Sources close to the investigation. Whatever that means. Sounds like Rove’s attorney, Luskin, to me, though who knows. Maybe somebody in Fitz’s office decided to explain the delay in indicting Rove, even though we know that there hasn’t exactly been a pattern of leaks coming out of his office on this matter.

But wait. There’s more. Waas reports that the Townsend affair shows the competition and divergent goals of various factions within the White House, and in particular between Rove, Bush’s top political strategist and Libby, as defender in chief of Vice President Cheney. In other words, Libby and Rove were not really thick as thieves because they were really adversaries on a number of issues. One of those was the Townsend appointment, with Libby preparing position papers arguing against her appointment for circualtion among Congressional staffers and Rove defending that choice to journalists like Novak. The idea being, I suppose that Rove shouldn’t necessarily be aligned with Libby, and likely had a different agenda re: Plame than Libby and Cheney did.

That Rove and Libby and others on the Vice President’s staff would work at cross-purposes with one another was hardly a surprise to many senior West Wing staffers, even as they later considered the irony that during the very same telephone conversation in which Rove was doing damage control with Novak to blunt the effort to undercut Townsend, Rove appeared to be working in tandem with Libby when he spoke to Novak about Plame.

A former senior White House aide said in an interview that while Rove and Libby were often allies, they were two men with “different objectives” that were by their nature inherently in conflict. Rove, this person said, was Bush’s “top political strategist,” while Libby’s primary role was that of “defender-in-chief for the vice president.” That, of course, led to inevitable conflict between Libby and Rove.

Well, to me, this seems like spin coming from the Rove camp. It’s pointing the finger at Libby and through him to his boss, Cheney, as the real culprits of the Valerie Plame outing, with Rove as just an innocent bystander who got caught up in Libby’s backwash.

Sorry, but I’m not buying that one. Rove had his hands in every major decision that came out of the White House. Outing Valerie Plame may have been done at the insistence of Cheney and Libby, but I have little doubt that Rove had signed on board with their decision. He, after all was looking out for the President’s interest, and in this case it coincided with Cheney’s and Libby’s agenda. Townsend was a minor disagreement over a minor figure. Wilson, and the damage he was doing to Bush’s credibility on the reasons for going to war, on the other hand, was something all parties could agree upon.

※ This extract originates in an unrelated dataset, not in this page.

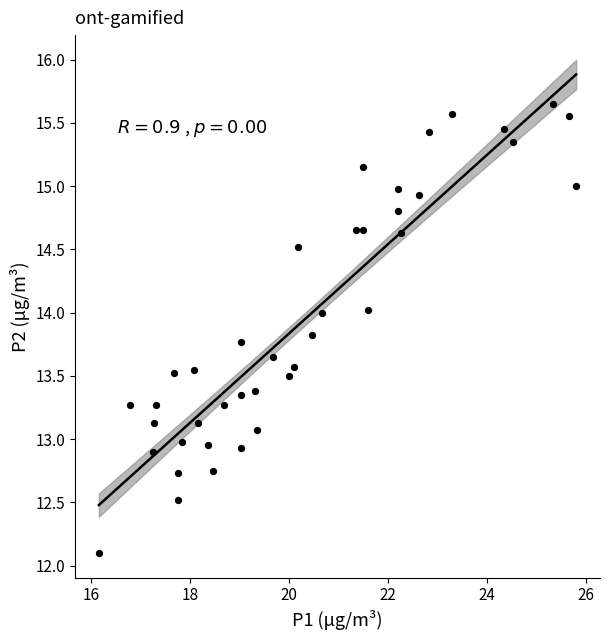

What is the range of X values (max minus min)?

9.7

What is more relevant, to me, in Waas’s account is the idea that Rove now clearly has it in mind to make Libby the fall guy. Before this story, Rove’s confidants and attorneys were not openly attacking Libby, but merely suggesting that Rove himself played only a minor role at best in the matter. Now it appears that all efforts to present a unified front and a unified defense have been discarded. Libby is indicted and therefore Libby is history. Best to stick the knife in now before Fitzgerald’s indictment of Rove comes down. Like always, Rove is looking out for number one. Just read the following and see what you think:

One official said that Rove and Libby, reflecting sometimes two distinct power centers in the White House, often viewed each other with mistrust and as a “necessary evil in the larger scheme of things,” but they respected each other’s abilities.

Well, I agree with one part of their mutual assessment. They are both certainly evil.